Since taking control of the US House, Republicans have been talking up their plans to make significant cuts to federal spending, particularly in mandatory spending such as the entitlement programs. House Speaker Kevin McCarthy (R-CA) has said that Medicare and Social Security will be protected, but he has been quiet on whether that protection will extend to Medicaid.

 In fiscal year 2022, Medicare represented approximately 12% of all federal spending, according to the US Treasury. 

Still, mandatory spending is the “main driver of the national debt” and “everything’s on the table,” said prominent conservative Rep. Barry Loudermilk (R-GA), according to Axios. 
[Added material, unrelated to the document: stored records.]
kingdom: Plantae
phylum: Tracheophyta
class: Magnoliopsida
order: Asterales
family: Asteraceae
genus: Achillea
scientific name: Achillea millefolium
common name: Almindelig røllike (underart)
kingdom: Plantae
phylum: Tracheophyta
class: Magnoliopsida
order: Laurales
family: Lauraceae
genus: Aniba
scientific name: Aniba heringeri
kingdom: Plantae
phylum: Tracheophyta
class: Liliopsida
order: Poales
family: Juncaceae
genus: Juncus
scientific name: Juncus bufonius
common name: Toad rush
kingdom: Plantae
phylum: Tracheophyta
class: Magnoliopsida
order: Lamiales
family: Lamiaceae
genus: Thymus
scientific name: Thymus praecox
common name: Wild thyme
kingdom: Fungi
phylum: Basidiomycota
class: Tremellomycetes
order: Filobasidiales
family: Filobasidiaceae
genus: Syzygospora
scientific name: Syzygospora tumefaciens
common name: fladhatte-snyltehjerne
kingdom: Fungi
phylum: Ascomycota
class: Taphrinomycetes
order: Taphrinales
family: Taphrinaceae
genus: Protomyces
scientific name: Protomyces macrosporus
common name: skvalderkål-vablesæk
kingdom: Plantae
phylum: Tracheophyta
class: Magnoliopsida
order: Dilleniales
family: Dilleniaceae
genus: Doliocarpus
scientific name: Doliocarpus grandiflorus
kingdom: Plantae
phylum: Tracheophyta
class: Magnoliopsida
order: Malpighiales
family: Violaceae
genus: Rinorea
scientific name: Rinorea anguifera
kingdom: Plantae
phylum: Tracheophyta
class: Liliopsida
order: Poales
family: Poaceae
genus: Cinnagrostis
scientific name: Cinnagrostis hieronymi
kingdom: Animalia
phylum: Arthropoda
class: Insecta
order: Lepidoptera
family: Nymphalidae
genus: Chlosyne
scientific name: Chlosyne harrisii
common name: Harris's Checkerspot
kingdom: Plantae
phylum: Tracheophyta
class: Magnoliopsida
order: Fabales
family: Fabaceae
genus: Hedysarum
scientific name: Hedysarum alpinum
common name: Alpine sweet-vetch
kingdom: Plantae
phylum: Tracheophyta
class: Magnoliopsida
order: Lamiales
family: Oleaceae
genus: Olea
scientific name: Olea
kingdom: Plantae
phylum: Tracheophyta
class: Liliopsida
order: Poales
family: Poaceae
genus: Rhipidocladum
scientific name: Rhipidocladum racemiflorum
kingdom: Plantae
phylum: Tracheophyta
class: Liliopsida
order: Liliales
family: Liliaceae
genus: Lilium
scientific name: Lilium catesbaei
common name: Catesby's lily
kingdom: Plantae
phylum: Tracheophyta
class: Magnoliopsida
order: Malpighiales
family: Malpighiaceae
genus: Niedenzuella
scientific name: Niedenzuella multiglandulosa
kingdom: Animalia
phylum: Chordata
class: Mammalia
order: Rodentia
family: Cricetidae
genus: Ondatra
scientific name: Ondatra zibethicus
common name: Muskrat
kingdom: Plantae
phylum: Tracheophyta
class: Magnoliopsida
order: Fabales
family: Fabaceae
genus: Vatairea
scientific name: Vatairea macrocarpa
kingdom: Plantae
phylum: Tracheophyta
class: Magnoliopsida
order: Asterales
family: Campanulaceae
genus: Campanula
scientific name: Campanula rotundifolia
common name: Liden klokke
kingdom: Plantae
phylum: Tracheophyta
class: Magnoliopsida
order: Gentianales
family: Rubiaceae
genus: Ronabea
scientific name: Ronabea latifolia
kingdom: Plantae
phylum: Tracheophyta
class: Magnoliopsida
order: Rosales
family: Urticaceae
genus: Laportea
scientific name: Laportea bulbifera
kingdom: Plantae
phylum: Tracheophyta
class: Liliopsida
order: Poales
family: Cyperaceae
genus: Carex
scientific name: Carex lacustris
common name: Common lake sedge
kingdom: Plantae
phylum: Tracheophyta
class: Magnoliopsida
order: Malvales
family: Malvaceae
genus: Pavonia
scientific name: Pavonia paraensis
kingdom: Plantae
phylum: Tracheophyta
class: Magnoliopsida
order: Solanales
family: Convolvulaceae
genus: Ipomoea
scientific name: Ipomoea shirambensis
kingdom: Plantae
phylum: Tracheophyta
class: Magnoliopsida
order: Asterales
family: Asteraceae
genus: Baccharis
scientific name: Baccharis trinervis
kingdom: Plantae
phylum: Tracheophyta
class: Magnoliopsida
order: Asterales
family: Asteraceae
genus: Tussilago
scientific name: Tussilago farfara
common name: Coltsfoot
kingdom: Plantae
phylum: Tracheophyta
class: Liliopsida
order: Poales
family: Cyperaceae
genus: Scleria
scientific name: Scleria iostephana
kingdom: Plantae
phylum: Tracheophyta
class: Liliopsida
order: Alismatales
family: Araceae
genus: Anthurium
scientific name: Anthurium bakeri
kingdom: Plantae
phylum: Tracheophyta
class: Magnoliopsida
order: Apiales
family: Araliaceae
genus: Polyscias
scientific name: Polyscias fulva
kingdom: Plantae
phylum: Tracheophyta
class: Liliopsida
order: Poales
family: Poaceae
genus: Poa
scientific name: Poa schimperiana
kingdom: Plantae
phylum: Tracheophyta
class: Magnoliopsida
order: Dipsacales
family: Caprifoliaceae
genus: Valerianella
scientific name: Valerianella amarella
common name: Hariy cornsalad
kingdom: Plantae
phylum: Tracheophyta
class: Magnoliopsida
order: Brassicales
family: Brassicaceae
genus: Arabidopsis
The informal Doctors Caucus, which is a different entity from the GOP Doctors Caucus, knows it has its work cut out to convince colleagues on both sides of the aisle to find a solution that does not imperil programs. 

“Every year we’re going to have to find a way to stave off these statutory cuts,” Rep. Larry Bucshon (R-IN) told Bloomberg Law. “Nobody on either side of the aisle thinks this is a good idea.”

But, he added, “We’re at a point where the reimbursement issues are hampering access to quality medical care.”